Work to be completed:
Nothing outside the range is wanted. Repeat exactly the lines below from the one with "them directly with" through the one with "In certain scenarios".

*** Data for processing ***

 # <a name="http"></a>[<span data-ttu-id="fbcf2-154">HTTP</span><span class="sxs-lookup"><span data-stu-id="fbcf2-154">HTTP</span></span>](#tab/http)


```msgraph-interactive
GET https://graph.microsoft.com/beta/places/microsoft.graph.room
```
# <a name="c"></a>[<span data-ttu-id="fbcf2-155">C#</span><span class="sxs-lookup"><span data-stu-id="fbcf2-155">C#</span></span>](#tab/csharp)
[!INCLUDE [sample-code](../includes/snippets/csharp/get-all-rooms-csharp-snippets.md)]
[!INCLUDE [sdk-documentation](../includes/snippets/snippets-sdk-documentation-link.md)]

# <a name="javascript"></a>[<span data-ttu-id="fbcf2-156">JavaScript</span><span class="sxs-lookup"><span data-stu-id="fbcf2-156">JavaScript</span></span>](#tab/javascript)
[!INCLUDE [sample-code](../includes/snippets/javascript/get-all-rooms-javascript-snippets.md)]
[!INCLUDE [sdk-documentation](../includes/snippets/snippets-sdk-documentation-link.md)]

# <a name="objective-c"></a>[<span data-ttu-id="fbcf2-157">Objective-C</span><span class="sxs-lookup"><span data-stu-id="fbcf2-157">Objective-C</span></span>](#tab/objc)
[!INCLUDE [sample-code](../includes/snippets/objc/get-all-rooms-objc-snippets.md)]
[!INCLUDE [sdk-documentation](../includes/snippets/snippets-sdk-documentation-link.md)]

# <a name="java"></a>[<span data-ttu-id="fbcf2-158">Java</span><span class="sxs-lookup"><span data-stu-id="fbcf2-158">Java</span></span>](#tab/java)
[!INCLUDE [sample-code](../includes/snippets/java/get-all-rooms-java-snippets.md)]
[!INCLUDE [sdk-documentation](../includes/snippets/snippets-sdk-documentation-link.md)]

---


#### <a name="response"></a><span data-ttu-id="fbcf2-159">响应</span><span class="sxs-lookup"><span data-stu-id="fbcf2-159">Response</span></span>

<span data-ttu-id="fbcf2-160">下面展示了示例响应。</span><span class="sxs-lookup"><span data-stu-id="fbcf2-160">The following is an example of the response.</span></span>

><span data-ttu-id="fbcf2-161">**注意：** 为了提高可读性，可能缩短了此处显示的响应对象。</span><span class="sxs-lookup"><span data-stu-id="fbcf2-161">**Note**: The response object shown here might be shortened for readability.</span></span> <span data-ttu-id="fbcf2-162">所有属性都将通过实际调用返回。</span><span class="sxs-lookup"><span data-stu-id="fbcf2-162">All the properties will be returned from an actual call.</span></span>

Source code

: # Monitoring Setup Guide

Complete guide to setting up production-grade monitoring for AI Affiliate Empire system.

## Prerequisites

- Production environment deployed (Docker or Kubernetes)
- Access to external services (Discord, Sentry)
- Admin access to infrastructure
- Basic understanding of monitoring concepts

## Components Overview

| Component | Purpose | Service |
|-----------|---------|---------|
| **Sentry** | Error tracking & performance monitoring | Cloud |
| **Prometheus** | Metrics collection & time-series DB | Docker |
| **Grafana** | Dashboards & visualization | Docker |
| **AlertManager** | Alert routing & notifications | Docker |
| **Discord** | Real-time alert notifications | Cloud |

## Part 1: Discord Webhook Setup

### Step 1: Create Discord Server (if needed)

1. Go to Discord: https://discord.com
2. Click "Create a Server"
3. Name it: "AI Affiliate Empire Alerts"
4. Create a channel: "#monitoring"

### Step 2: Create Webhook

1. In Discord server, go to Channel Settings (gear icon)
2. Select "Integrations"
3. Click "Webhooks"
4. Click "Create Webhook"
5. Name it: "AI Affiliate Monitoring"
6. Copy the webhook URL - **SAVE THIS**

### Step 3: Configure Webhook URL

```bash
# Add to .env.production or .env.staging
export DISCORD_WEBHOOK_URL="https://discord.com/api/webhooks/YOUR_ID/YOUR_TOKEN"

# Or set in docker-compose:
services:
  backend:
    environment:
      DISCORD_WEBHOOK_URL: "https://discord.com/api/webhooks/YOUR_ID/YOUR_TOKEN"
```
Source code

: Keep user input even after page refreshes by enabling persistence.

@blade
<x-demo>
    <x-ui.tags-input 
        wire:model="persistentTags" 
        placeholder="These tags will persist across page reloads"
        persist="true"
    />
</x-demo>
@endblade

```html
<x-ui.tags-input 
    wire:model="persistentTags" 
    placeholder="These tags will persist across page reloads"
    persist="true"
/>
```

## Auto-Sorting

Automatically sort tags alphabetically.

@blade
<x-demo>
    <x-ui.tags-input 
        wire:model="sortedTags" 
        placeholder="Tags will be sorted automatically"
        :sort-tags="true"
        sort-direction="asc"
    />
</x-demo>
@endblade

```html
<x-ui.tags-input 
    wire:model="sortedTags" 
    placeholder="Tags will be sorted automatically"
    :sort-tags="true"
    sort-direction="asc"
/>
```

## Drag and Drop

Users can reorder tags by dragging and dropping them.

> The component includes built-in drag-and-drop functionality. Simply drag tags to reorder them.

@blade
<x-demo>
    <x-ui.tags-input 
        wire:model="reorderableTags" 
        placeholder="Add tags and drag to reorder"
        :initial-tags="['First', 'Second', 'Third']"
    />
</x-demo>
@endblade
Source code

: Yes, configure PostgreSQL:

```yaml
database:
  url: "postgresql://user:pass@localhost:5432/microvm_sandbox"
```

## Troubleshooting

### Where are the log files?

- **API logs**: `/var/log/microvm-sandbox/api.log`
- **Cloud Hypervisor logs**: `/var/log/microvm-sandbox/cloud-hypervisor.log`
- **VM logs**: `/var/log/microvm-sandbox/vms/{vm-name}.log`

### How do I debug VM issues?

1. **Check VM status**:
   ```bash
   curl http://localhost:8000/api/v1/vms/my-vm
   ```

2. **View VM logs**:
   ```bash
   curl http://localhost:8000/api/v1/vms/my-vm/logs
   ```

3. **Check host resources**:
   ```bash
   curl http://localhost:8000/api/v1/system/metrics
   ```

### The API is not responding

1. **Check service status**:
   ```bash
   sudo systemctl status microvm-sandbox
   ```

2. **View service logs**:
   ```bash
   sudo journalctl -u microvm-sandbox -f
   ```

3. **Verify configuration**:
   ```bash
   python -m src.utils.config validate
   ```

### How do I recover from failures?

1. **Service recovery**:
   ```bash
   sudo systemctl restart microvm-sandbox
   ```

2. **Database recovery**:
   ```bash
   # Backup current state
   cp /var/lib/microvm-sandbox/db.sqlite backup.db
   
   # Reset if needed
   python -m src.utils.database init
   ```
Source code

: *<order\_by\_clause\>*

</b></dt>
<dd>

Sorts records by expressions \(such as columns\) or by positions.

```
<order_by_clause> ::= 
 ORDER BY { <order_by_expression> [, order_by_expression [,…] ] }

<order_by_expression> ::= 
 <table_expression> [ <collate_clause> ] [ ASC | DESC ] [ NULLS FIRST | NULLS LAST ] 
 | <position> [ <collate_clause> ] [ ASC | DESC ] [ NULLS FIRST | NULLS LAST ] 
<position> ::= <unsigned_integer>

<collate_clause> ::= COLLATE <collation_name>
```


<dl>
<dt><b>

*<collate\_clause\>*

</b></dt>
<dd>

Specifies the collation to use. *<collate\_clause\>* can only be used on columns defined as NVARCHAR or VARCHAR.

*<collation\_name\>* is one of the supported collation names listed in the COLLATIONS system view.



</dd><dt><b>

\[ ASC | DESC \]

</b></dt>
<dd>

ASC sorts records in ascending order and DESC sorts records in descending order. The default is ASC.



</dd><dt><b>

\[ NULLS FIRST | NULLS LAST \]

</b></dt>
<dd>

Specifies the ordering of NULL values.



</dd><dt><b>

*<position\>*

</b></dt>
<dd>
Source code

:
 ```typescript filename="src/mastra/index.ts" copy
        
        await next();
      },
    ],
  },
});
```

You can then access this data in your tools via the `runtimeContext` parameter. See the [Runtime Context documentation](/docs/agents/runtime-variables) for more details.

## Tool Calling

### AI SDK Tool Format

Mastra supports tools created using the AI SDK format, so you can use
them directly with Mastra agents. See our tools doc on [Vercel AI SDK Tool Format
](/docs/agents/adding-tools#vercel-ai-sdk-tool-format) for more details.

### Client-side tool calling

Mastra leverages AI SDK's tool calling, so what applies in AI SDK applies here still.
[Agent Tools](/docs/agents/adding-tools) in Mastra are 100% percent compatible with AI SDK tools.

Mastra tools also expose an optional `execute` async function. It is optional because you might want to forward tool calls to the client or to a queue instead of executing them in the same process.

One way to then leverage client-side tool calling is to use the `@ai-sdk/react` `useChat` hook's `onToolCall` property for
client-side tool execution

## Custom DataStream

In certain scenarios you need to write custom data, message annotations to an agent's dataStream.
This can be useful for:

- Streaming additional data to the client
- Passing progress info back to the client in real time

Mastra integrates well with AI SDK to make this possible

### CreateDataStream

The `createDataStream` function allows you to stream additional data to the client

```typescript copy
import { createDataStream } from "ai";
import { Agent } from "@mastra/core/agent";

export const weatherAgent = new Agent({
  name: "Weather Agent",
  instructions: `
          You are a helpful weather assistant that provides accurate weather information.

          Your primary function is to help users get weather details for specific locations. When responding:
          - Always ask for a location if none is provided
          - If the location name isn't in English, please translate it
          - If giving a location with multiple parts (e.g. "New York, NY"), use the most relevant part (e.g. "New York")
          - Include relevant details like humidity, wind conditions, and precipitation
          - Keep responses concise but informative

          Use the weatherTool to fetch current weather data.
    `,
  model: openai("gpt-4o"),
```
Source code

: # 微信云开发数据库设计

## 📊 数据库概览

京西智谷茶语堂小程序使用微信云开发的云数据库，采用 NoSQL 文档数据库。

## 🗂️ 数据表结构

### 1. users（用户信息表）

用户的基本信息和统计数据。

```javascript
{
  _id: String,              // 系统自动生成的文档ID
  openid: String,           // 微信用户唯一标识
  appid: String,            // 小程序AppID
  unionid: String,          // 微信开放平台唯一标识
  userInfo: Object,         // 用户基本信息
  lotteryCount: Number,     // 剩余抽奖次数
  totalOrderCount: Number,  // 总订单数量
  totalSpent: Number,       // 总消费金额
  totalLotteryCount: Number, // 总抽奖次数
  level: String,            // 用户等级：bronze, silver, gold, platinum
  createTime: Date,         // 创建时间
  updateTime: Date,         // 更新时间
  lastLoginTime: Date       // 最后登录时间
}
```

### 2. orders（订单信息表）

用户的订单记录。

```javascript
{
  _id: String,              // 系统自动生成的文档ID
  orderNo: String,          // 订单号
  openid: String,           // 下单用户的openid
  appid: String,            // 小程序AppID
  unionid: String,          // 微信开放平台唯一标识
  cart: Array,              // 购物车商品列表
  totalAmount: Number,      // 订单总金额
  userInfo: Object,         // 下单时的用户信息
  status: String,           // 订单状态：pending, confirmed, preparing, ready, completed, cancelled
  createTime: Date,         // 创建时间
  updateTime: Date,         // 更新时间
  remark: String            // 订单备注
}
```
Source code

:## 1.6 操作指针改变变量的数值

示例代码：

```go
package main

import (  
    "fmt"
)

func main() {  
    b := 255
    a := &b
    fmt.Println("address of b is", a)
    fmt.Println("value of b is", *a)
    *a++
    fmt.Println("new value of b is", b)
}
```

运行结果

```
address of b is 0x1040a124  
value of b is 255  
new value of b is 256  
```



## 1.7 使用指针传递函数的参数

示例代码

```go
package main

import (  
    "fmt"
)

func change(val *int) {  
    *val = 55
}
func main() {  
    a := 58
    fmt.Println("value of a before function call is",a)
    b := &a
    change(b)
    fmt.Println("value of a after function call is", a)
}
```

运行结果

***

Solution to the exercise:
them directly with Mastra agents. See our tools doc on [Vercel AI SDK Tool Format
](/docs/agents/adding-tools#vercel-ai-sdk-tool-format) for more details.

### Client-side tool calling

Mastra leverages AI SDK's tool calling, so what applies in AI SDK applies here still.
[Agent Tools](/docs/agents/adding-tools) in Mastra are 100% percent compatible with AI SDK tools.

Mastra tools also expose an optional `execute` async function. It is optional because you might want to forward tool calls to the client or to a queue instead of executing them in the same process.

One way to then leverage client-side tool calling is to use the `@ai-sdk/react` `useChat` hook's `onToolCall` property for
client-side tool execution

## Custom DataStream

In certain scenarios you need to write custom data, message annotations to an agent's dataStream.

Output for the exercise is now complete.